When you walk into Old-City-favorite Cuba Libre, you are immediately struck by the atmosphere. The tropical foliage and wide-frond fans evoke Hemingway and fresh-rolled cigars, making you feel like the hostess should be stamping your passport instead of seating you at a table.
The drink menu continues the illusion. Unsurprisingly, Cuba Libra specializes in rum — it boasts over 75 varieties, including its own spiced version. The Havana Iced Tea proved to be a tropical and tangy version of its Long Island counterpart, and the Tropicana offered a smooth blend of mango, coconut and banana rums in a sleek martini glass adorned with a pineapple slice.
Even the bread basket kicks off the meal with a tropical twist. The bread is served in small, ruffled wafers with mango butter, which is as strange and delicious as it sounds; creamy and sweet, it whets the appetite for what is to come.
The knowledgeable wait staff is more than happy to make delicious and traditional recommendations. We took our waiter’s advice and ordered the Chicharrones de la Casa ($12.50), a saucy appetizer of marinated chicken, skirt steak, pork masitas and chorizo sausage, all tossed in a traditional Cuban mojo sauce, a spicy blend of garlic, onions, citrus juices and olive oil. The meat was pleasingly crispy and had a citrus kick, and the side of toston and yuca bites were the perfect platform for the flavorful sauce.
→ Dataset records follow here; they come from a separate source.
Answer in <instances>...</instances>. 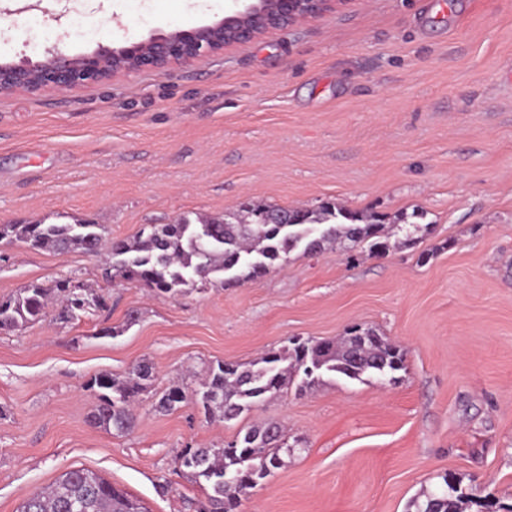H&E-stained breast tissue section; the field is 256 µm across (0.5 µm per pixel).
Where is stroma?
<instances>
[{
	"instance_id": "stroma-1",
	"label": "stroma",
	"mask_w": 512,
	"mask_h": 512,
	"mask_svg": "<svg viewBox=\"0 0 512 512\" xmlns=\"http://www.w3.org/2000/svg\"><path fill=\"white\" fill-rule=\"evenodd\" d=\"M224 4L54 0L47 31L38 0H0V64L191 29ZM246 203H334L429 230L380 256L294 253L257 283L174 295L79 251L1 241L0 300L72 278L108 308L0 333V512L76 467L145 512H193L204 490L181 451L263 422L295 451L240 512H411L447 475L473 490L464 512H512V0H355L167 73L0 95V223L91 222L130 240ZM356 325L405 351L397 382L329 374L226 423L154 408L215 362ZM143 361L155 379L134 429L92 427L91 378Z\"/></svg>"
}]
</instances>
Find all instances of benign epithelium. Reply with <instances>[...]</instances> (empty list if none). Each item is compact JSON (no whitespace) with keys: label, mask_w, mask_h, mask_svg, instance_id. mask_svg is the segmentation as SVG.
Listing matches in <instances>:
<instances>
[{"label":"benign epithelium","mask_w":512,"mask_h":512,"mask_svg":"<svg viewBox=\"0 0 512 512\" xmlns=\"http://www.w3.org/2000/svg\"><path fill=\"white\" fill-rule=\"evenodd\" d=\"M354 0H232L224 17L189 30L174 29L115 47L41 62L0 64V93L71 90L141 70L168 72L276 31L336 12Z\"/></svg>","instance_id":"obj_1"}]
</instances>
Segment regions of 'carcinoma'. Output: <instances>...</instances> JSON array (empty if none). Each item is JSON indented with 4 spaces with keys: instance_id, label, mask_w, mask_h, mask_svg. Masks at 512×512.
<instances>
[{
    "instance_id": "obj_1",
    "label": "carcinoma",
    "mask_w": 512,
    "mask_h": 512,
    "mask_svg": "<svg viewBox=\"0 0 512 512\" xmlns=\"http://www.w3.org/2000/svg\"><path fill=\"white\" fill-rule=\"evenodd\" d=\"M243 216L202 219L191 224H153L131 240L105 244L100 225L79 224H1L0 240L20 242L34 250L51 249L59 254L81 251L97 256L106 253L110 269L106 274L135 280L158 294L174 293L196 280L222 274L226 288L255 283L277 260L301 250L315 256L334 245L352 251L379 255L390 246L415 245L419 224H390L376 213L352 211L322 205L316 210L277 205L247 204ZM282 215L286 224L272 217ZM394 244H389V240ZM70 280H58L47 288L30 284L15 296L0 300V331L21 330L40 320L51 299L57 298L64 319L93 315L105 306L102 297L87 288H67ZM405 353L371 327L354 326L338 341L308 338L289 341L280 352L267 353L247 366L221 361L211 367L198 387L173 385L155 403L168 412L176 405L192 402L208 418L236 420L292 385L299 393L314 389L323 375L339 374L350 380L376 378L396 380L406 369ZM154 368L137 364L125 379L102 373L89 387L97 405L89 422L107 432L123 434L135 422L133 405L150 388ZM293 451L282 425L267 422L246 429L244 434L222 448H186L178 465L198 481H204L205 497L198 512H237L241 499L260 480L282 464L281 454ZM444 486L424 499L412 502L414 512H461L472 490L457 481L443 478ZM83 500V512H145L137 501L118 490L96 473L77 468L65 472L52 486L32 492L18 512H71V502Z\"/></svg>"
}]
</instances>
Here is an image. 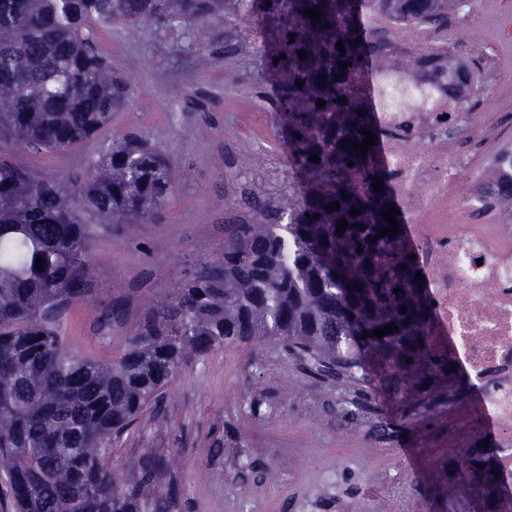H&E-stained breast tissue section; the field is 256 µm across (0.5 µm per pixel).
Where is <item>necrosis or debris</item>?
I'll return each instance as SVG.
<instances>
[{
	"mask_svg": "<svg viewBox=\"0 0 512 512\" xmlns=\"http://www.w3.org/2000/svg\"><path fill=\"white\" fill-rule=\"evenodd\" d=\"M345 93L382 132L376 162L392 174L394 196L413 222L402 245L418 255L434 303L433 347L480 385L502 446L485 495L496 512H512V211L503 223H482L478 206L488 189L464 186L470 156L461 146L494 127L419 73L363 70Z\"/></svg>",
	"mask_w": 512,
	"mask_h": 512,
	"instance_id": "obj_1",
	"label": "necrosis or debris"
}]
</instances>
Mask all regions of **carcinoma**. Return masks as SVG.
Instances as JSON below:
<instances>
[{
    "label": "carcinoma",
    "instance_id": "cac0c4a2",
    "mask_svg": "<svg viewBox=\"0 0 512 512\" xmlns=\"http://www.w3.org/2000/svg\"><path fill=\"white\" fill-rule=\"evenodd\" d=\"M459 2L238 0L281 41L268 68L283 79L278 102L307 191L288 224H269L260 213L233 225L224 253L201 263L173 296L153 301L112 360L71 355L56 315L88 293L95 239L84 215L124 231L154 223L176 189L165 157L133 137L112 140L79 202L60 184L0 160V472L16 512H163L161 498L140 486L167 462L140 459L139 485L130 488L106 465L112 437L163 403L188 359L217 349L275 339L314 361L320 373L363 371L371 360L417 389L454 371L448 355L430 345L433 312L421 297L427 285L415 281L418 260L400 248L402 215H394L399 233L379 236L389 227L381 211L395 204L391 177L375 162L378 146L362 154L353 144H363V128L378 138L381 131L368 112L357 114L361 107L342 89L366 66L409 63L377 57L374 15L440 27ZM314 7L322 16L312 20L307 10ZM223 12L224 0H0V141L61 151L110 125L127 87L86 35L91 24L174 27ZM300 50L307 52L304 61ZM427 75L455 95L469 70L450 54L448 64ZM311 155L320 162L309 161ZM377 177L381 193L374 191ZM336 201L340 208L328 212ZM493 204L512 209V180L498 181ZM353 208L361 214L350 215ZM343 219L348 226L338 235ZM391 323V333L373 335ZM479 463L476 450L467 449L458 462L460 481L492 480Z\"/></svg>",
    "mask_w": 512,
    "mask_h": 512
}]
</instances>
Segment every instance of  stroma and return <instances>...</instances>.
Returning a JSON list of instances; mask_svg holds the SVG:
<instances>
[{"label":"stroma","mask_w":512,"mask_h":512,"mask_svg":"<svg viewBox=\"0 0 512 512\" xmlns=\"http://www.w3.org/2000/svg\"><path fill=\"white\" fill-rule=\"evenodd\" d=\"M507 0H465L438 30L372 19L377 38L428 35L469 68L488 64L501 80L466 99L490 112L499 142L469 143L470 181L487 177L497 145L512 146V31ZM262 21L235 0L223 14L182 28L122 21L96 28L94 45L126 83L124 103L94 139L61 151L0 149L28 173L75 189L103 146L134 136L159 149L176 179L162 219L133 232L98 231L86 300L59 315L74 354L109 360L123 350L152 298L168 295L200 263L220 256L232 225L264 206L288 223L304 190L288 164L277 80L266 67ZM119 308V319L102 312ZM463 372L398 391L393 371L317 376L274 340L188 360L160 409H147L114 443L109 464L135 484L140 457L169 468L152 483L168 512H470L448 438L467 415L448 396L471 398Z\"/></svg>","instance_id":"1"}]
</instances>
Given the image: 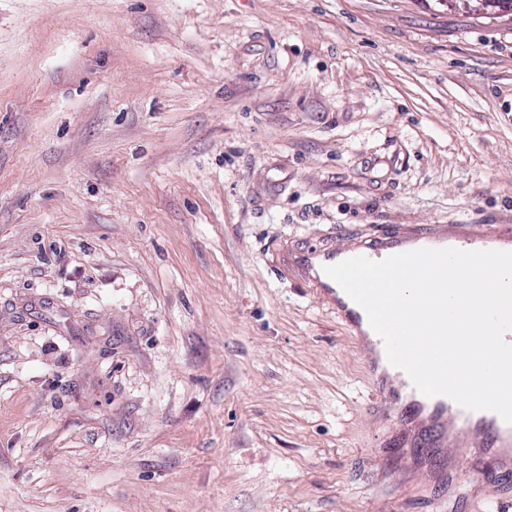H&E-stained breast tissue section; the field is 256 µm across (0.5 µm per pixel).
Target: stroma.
Segmentation results:
<instances>
[{
    "mask_svg": "<svg viewBox=\"0 0 512 512\" xmlns=\"http://www.w3.org/2000/svg\"><path fill=\"white\" fill-rule=\"evenodd\" d=\"M444 225L512 228V14L0 0V512H512L295 261Z\"/></svg>",
    "mask_w": 512,
    "mask_h": 512,
    "instance_id": "35a3bbf8",
    "label": "stroma"
}]
</instances>
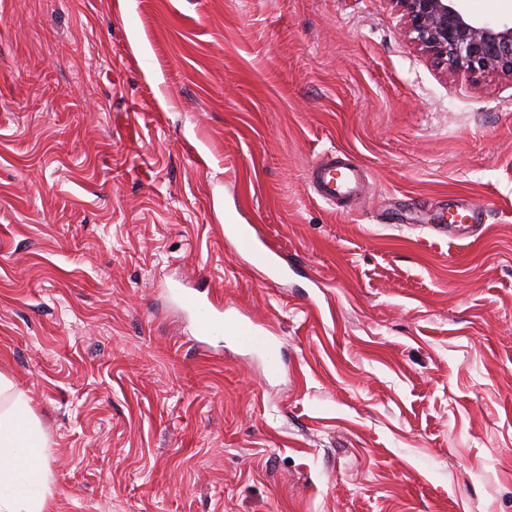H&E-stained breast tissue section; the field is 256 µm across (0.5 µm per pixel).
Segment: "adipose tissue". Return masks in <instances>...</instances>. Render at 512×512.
I'll use <instances>...</instances> for the list:
<instances>
[{
    "label": "adipose tissue",
    "instance_id": "obj_1",
    "mask_svg": "<svg viewBox=\"0 0 512 512\" xmlns=\"http://www.w3.org/2000/svg\"><path fill=\"white\" fill-rule=\"evenodd\" d=\"M43 446L25 399L0 408V512H45L46 496L32 491L46 481L35 465Z\"/></svg>",
    "mask_w": 512,
    "mask_h": 512
}]
</instances>
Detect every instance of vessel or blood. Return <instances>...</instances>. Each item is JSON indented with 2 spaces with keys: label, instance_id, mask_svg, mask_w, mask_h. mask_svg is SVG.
Instances as JSON below:
<instances>
[{
  "label": "vessel or blood",
  "instance_id": "b4317fda",
  "mask_svg": "<svg viewBox=\"0 0 512 512\" xmlns=\"http://www.w3.org/2000/svg\"><path fill=\"white\" fill-rule=\"evenodd\" d=\"M364 173L362 164L348 158H337L335 153L329 152L314 162L309 170V178L317 199L332 205L336 201L358 195ZM476 210L475 204H466L462 208L463 218L448 225H436V232L447 233L449 239L454 241H468L473 233L472 220ZM224 234L235 239L247 256L250 269L263 280L272 281L284 274L285 269L279 254L256 244L248 229L228 224L224 227ZM196 309L200 315L199 335H211L218 330L231 333L242 348L262 352L269 370L279 371L278 342L265 329L260 328L258 323L224 315L222 305L211 300H197Z\"/></svg>",
  "mask_w": 512,
  "mask_h": 512
}]
</instances>
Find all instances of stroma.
I'll return each instance as SVG.
<instances>
[{
    "mask_svg": "<svg viewBox=\"0 0 512 512\" xmlns=\"http://www.w3.org/2000/svg\"><path fill=\"white\" fill-rule=\"evenodd\" d=\"M331 150L368 173L342 210ZM463 198L461 246L429 227ZM175 286L283 371L191 344ZM0 374L47 512H512V78L390 0H0ZM343 158H336V156ZM364 166L352 161L344 153H325L314 162L309 178L317 199L329 205L357 196L364 181ZM225 237H233L243 253L248 257L250 269L263 280L274 281L283 275L285 269L280 261V255L263 243L259 246L253 240L248 229L236 224H228L224 227ZM196 310L199 312L200 321L199 336L214 335L217 330H224L233 334L243 349H252L262 352L266 357L269 370L280 371V363L277 355L278 340L267 333L266 328H259V324L247 322L237 317L224 316L223 306L208 298L196 300Z\"/></svg>",
    "mask_w": 512,
    "mask_h": 512,
    "instance_id": "1",
    "label": "stroma"
}]
</instances>
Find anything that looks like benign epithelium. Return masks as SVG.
<instances>
[{
	"label": "benign epithelium",
	"mask_w": 512,
	"mask_h": 512,
	"mask_svg": "<svg viewBox=\"0 0 512 512\" xmlns=\"http://www.w3.org/2000/svg\"><path fill=\"white\" fill-rule=\"evenodd\" d=\"M466 0H391L410 41L455 74L512 77V24L473 18Z\"/></svg>",
	"instance_id": "obj_1"
}]
</instances>
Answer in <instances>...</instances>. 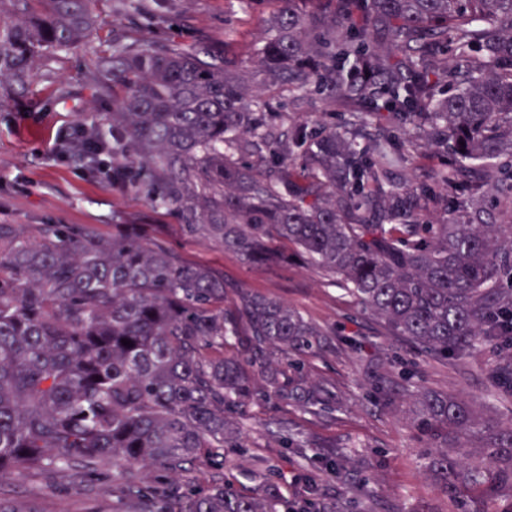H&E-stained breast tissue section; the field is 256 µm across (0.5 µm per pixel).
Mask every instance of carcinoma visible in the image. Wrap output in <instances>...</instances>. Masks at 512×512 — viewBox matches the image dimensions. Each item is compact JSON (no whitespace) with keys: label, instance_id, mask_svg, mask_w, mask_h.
Masks as SVG:
<instances>
[{"label":"carcinoma","instance_id":"obj_1","mask_svg":"<svg viewBox=\"0 0 512 512\" xmlns=\"http://www.w3.org/2000/svg\"><path fill=\"white\" fill-rule=\"evenodd\" d=\"M245 68L173 37L112 40L95 90L112 111L78 125L112 145V183L263 265L307 258L424 352L512 345V0H277ZM0 83L91 39L93 0H11ZM306 89L342 125L292 120ZM420 149L427 177L397 180ZM185 261L144 224H0V479L112 475V512H280L224 484L166 474L241 448L245 407L330 411L305 358L333 331ZM131 341L128 346L122 340ZM280 357H266V350ZM383 402L419 399L415 426L448 512L512 500V424L411 372L374 374ZM489 385L512 398V361ZM157 472L141 482L133 469Z\"/></svg>","mask_w":512,"mask_h":512}]
</instances>
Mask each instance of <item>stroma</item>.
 Returning <instances> with one entry per match:
<instances>
[{"label":"stroma","mask_w":512,"mask_h":512,"mask_svg":"<svg viewBox=\"0 0 512 512\" xmlns=\"http://www.w3.org/2000/svg\"><path fill=\"white\" fill-rule=\"evenodd\" d=\"M155 0H96L92 40L40 61L28 91L0 86V222L9 224H151L191 263L212 267L230 286L279 300L307 319L336 328L340 341L307 358L312 377L331 379L340 394L336 411L312 413L288 405L250 403L241 425L244 448L224 451L223 467L200 460L170 477L171 487L222 483L243 494L292 503L315 490L330 512H448V501L425 469V452L410 412L412 396L399 393L383 406L374 373L413 371L429 389L459 396L483 415L512 422V402L495 400L487 384L502 357L487 345L464 358L430 356L392 335L355 305L310 260L253 265L203 239L182 237L173 218L144 198L92 175L87 166L59 159L55 143L79 113L111 111L92 77L113 38L177 34L240 62L248 61L277 9L276 0H167L166 21L151 28ZM290 435L295 447L281 446ZM337 447L339 470L325 461ZM0 497L18 512H110L112 485L67 479L57 487L43 474L0 482Z\"/></svg>","instance_id":"stroma-1"}]
</instances>
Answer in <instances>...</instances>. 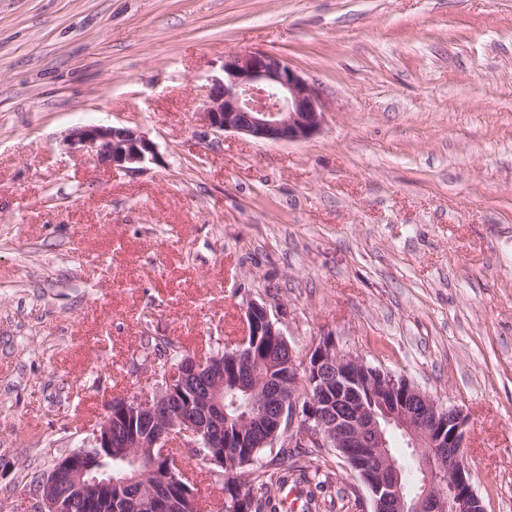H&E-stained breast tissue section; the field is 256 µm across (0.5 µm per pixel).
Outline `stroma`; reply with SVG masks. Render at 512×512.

For the main course, the adventurous should try the Plato Cuba Libre ($29.50), an ensemble plate of three dishes chosen by the chef every night and served with “Moros y Cristianos” (black beans and rice — get it?), more tostones, a watercress salad and fried sweet plantains. This night, the plato included braised short rib with a mild Haitian salsa that seemed to melt at the touch of a knife, a grilled churrasco skirt steak with a parsley, lemon and onion marinade and three skewers of chorizo and baby octopus. The octopus is especially noteworthy — its crispy skin and spicy aftertaste are sure to dispel any squeamish thoughts. The Churrasco a la Cubana’s ($25.50) low fat content allows the flavor of the meat to stand, and succeed, on its own. The short rib also comes on its own as the Vaca Frita ($21.50).
The mouthwateringly milky Tres Leches de Banana cake ($8) proved itself an essential treat with coffee — we enjoyed the chocolate Cafe con Xocolati ($4) and the Cafe Cuba Libre with a shot of spiced rum ($7). The chocolate added to the former was mild yet sweet enough to obviate the need for sugar, and the rum was a perfect complement to the latter. Though pricey, the food at Cuba Libre is packed with flavor. But if it’s just too much, you can enjoy the island ambiance on Friday and Saturday nights, when the floor opens to salsa dancing.
Cuba Libre
10 S. 2nd St.
(215) 627-0666
Don’t Miss: Some iteration of the short rib Skip: Expensive cocktails; yummy but not worth the price tag.